Laramie County Community College’s Theater Program will perform “Dead Man’s Cell Phone” by Sarah Ruhl at 7:30 p.m. on Nov. 8-10 and Nov. 15-17 in the LCCC Playhouse.
“Dead Man’s Cell phone” premiered on June 4, 2007, at the Woolly Mammoth Theatre Company in Washington D.C. “Dead Man’s Cell Phone” is two hours long and performed in two acts.
“Dead Man’s Cell Phone” has six roles, four female roles and two male rolls. The characters are Gordon, a dead man; Jean, a woman; Carlotta, The Other Woman/The Stranger; Hermia, Gordon’s widow; Mrs. Gottlieb, Gordon’s mother; and Dwight, Gordon’s brother.
Cody Harvick plays Gordon, Alexandra Castilleia plays Jean, Breanna Van Dyke plays Carlotta, Brianna Perry plays Hermia, Mac Marino plays Mrs. Gottlieb, Jed Huntzinger plays Dwight, and Sterlie Quist is an understudy for Jean.
Jason Pasqua, theater instructor, explained how the play begins.
“Scene one, lights up, two people in a cafe. A cell phone is going off. A man (Gordon) and a women (Jean). Cell phone keeps ringing, woman gets frustrated, answers the phone.
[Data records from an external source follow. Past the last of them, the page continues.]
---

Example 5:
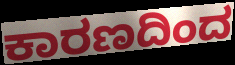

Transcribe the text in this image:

ಕಾರಣದಿಂದ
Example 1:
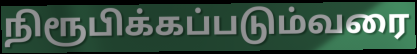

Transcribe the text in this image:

நிரூபிக்கப்படும்வரை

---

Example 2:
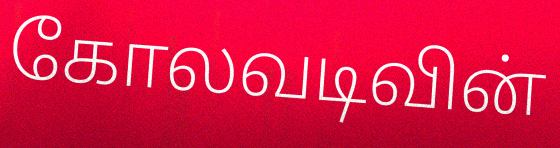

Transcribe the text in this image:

கோலவடிவின்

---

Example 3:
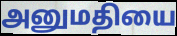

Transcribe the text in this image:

அனுமதியை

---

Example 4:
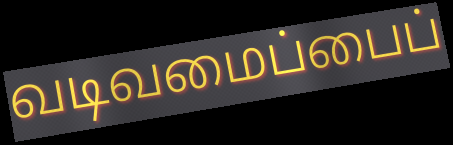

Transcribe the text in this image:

வடிவமைப்பைப்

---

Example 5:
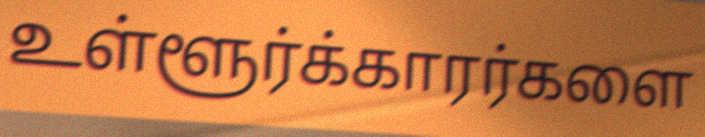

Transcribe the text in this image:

உள்ளூர்க்காரர்களை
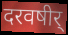
दरवषीर्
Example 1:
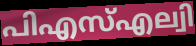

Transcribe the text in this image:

പിഎസ്എല്വി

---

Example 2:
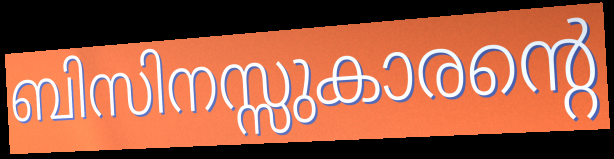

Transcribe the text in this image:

ബിസിനസ്സുകാരന്റെ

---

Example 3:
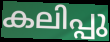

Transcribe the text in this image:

കലിപ്പു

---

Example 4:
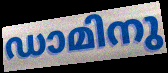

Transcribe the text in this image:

ഡാമിനു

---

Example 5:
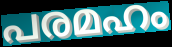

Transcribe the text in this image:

പരമഹം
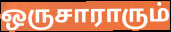
ஒருசாராரும்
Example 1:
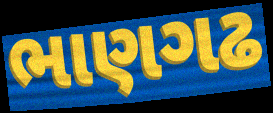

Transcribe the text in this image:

ભાણગઢ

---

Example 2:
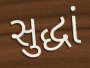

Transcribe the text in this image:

સુદ્ધાં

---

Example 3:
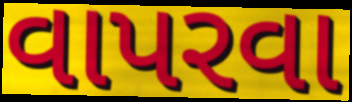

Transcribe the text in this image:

વાપરવા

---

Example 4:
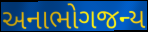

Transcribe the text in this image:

અનાભોગજન્ય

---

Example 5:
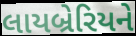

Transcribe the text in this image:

લાયબ્રેરિયને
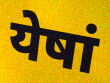
येषां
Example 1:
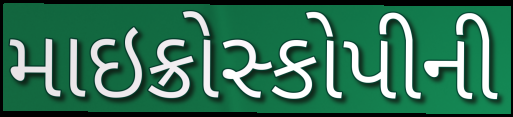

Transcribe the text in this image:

માઇક્રોસ્કોપીની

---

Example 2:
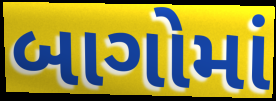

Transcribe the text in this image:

બાગોમાં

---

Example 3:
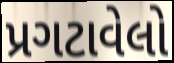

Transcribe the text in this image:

પ્રગટાવેલો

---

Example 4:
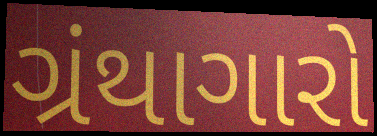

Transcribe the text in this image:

ગ્રંથાગારો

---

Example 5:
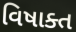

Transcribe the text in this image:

વિષાક્ત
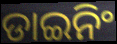
ଡାଇନିଂ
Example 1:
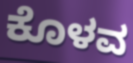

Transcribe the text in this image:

ಕೊಳವ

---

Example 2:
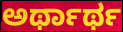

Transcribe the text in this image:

ಅರ್ಥಾರ್ಥ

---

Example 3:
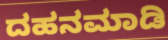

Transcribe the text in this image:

ದಹನಮಾಡಿ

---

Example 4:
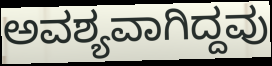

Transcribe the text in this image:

ಅವಶ್ಯವಾಗಿದ್ದವು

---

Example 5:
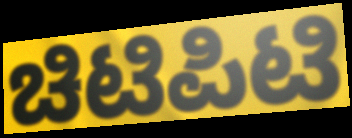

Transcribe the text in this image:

ಚಿಟಿಪಿಟಿ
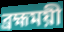
ব্রহ্মময়ী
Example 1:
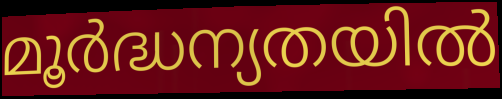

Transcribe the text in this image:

മൂർദ്ധന്യതയിൽ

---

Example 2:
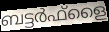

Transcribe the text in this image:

ബട്ടർഫ്ളൈ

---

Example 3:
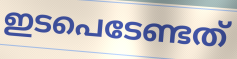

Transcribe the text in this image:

ഇടപെടേണ്ടത്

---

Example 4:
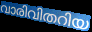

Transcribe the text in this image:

വാരിവിതറിയ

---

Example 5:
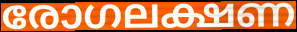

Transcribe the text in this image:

രോഗലക്ഷണ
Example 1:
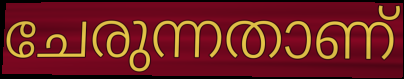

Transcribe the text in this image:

ചേരുന്നതാണ്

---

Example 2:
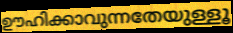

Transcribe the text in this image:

ഊഹിക്കാവുന്നതേയുള്ളൂ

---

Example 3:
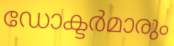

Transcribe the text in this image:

Turns out the guy is dead,” Pasqua said. “By answering the phone, she gets sucked into his life.”
The play expands beyond the cafe and goes deeper than just Jean and Gordon.
“We’re bending the rules of time and space in this play and it’s really about this woman, Jean, who goes on this journey of self-discovery,” Pasqua said.
The play dives deeper into Gordon’s unfinished business as Jean is introduced to more characters that have a relation to the dead man.
“I think that the theme is embodied in Jean’s, Gordon’s and Dwight’s relationship,” Pasqua said. “Because I think it should be important to say that even though Gordon is dead in the first scene, it’s not the last time we’re going to see Gordon.”
Pasqua explained the challenges of rehearsing the play.
“We’re trying to find, and think we’ve been successful so far, at finding what I could only describe as the right tone for the play,” Pasqua said.
Pasqua said that the play isn’t just comedy — it has a rich and curious language that can sometimes be a challenge to strike the right tone.
Pasqua said the overall message of the play is a statement about the way we technology.
“These little devices were supposed to free us, and what they did was imprison us,” Pasqua said while holding his phone.